En choisissant de présenter Louise de Gustave Charpentier mis en scène par Christof Loy, le festival d’Aix ose une œuvre d’une grande finesse, musicale et psychologique, magnifiquement portée par la soprano Elsa Dreisig.
Nul hasard que Louise se définisse comme un « roman musical » : l’opéra a la complexité et la profondeur de la littérature française du XIXe siècle. Il y a du Maupassant et du Flaubert dans cette peinture parisienne d’un monde d’ouvriers et d’artisans rudes à la peine et au plaisir, dans ce personnage de jeune femme qui tente de s’émanciper du carcan familial, et dans la cruauté d’une famille à l’étrange définition de l’amour filial. Gustave Charpentier, peu connu aujourd’hui du grand public, signait avec Louise un opéra qui fut joué mille fois à l’Opéra Comique, lors de sa création en 1900. Qu’y trouvait le public parisien ? À l’évidence, une musique riche en couleurs, dans la droite lignée de Massenet, dont Charpentier fut l’élève. Les cuivres y résonnent aussi bien que les percussions, et les leitmotivs nourrissent une partition enlevée et tourmentée, qui peut à la fois offrir au chœur un hymne à Montmartre, qu’un chant intime au père, incarné par l’exceptionnelle basse Nicolas Courjal. À la direction musicale, le jeune Giacomo Sagripanti offre à l’orchestre une possibilité de faire entendre les nuances et l’ampleur de cette musique qui fluctue au gré des changements de la destinée de Louise. Car c’est bien là, le cœur de l’opéra : les métamorphoses de la jeune femme, sa tentative d’émancipation.
Perversion inavouée
Le metteur en scène allemand Christof Loy choisit de placer l’opéra dans un hôpital psychiatrique, et non dans les différents décors de la vie parisienne, accentuant cette idée d’enfermement de la jeune fille. Les parents viennent ainsi lui rendre visite, la mère, glaciale Sophie Koch, en un vieux tailleur Chanel qui dit assez de son désir d’embourgeoisement, et le père, en homme de bureau si affectueux envers sa fille. La scène au cours de l’acte I qui les voit nouer un bavoir autour du cou de Louise, lors d’une de ces visites, nous annonce la perversion inavouée de cette famille.
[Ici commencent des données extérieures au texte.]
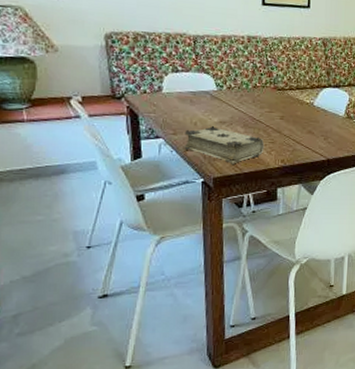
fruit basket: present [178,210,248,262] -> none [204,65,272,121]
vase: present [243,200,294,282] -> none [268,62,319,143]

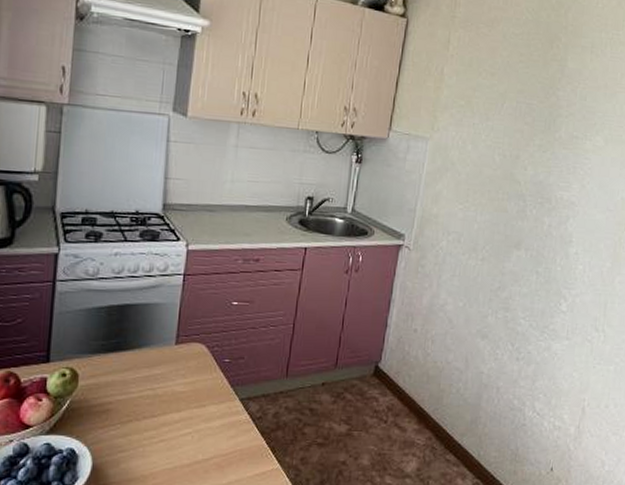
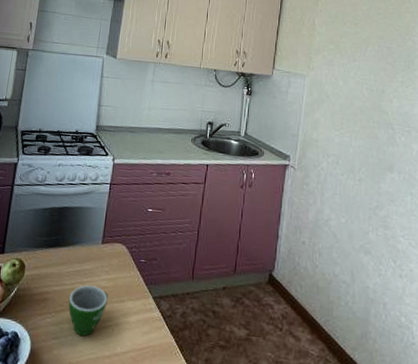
teacup: none [136,391,186,447] -> present [68,285,108,337]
Christof Loy choisit de centrer sa mise en scène autour de ce scandale qui se joue à bas bruit dans l’opéra : l’inceste du père et de Louise. Tout tournera autour de cette violence non nommée, la rage de la mère, les supplications du père, et surtout, cette ambivalence permanente de Louise envers son père, et son amant, Julien. Louise devient donc ici moins un opéra des faubourgs de Montmartre, qu’un drame intime. Elsa Dreisig peut donc, dans un jeu sophistiqué, alterner des moments d’effroi, et des aspirations à l’amour. Ainsi, la jeune héroïne, immortalisée par l’air de l’acte III, « Depuis le jour où je me suis donnée », chanson de l’émerveillement amoureux que la soprano offre dans cette production avec une légèreté, un art des nuances et une grâce intacte. À la fois fille et amante, femme et enfant, téméraire et docile, princesse des chiffonniers parisiens et candides face à son amant, Louise avance en complexité au gré de l’opéra, devenant exceptionnelle à la fin, dans sa robe rouge et portée par le chœur. Elle a pour sœurs Mimi et Violetta, et s’inscrit dans la lignée des figures lyriques qui marquent l’histoire de l’opéra. La Callas ne s’y trompait pas, qui a chanté la partition de Louise, comme elle cherchait si souvent des figures au bord de l’effondrement. Ici, Elsa Dreisig en fait une héroïne presque bergmanienne, dans son rapport inquiétant à la folie. Christof Loy a choisi de faire voir, au-delà de la suggestion. Et ce, dans une scénographie apparemment classique. Si ce ne sont deux scènes de l’opéra qui sont absolument explicites et abolissent le non-dit. Puis se présente la fin, d’une modernité abrupte, sidérante.
Louise, Gustave Charpentier, direction musicale Giacomo Sagripanti, mise en scène Christof Loy, Festival d’Aix-en-Provence, 13 juillet. Puis diffusion sur France Musique, le 14 juillet à 20h. Et Louise sera présentée à l’Opéra de Lyon, du 29 janvier au 8 février 2026.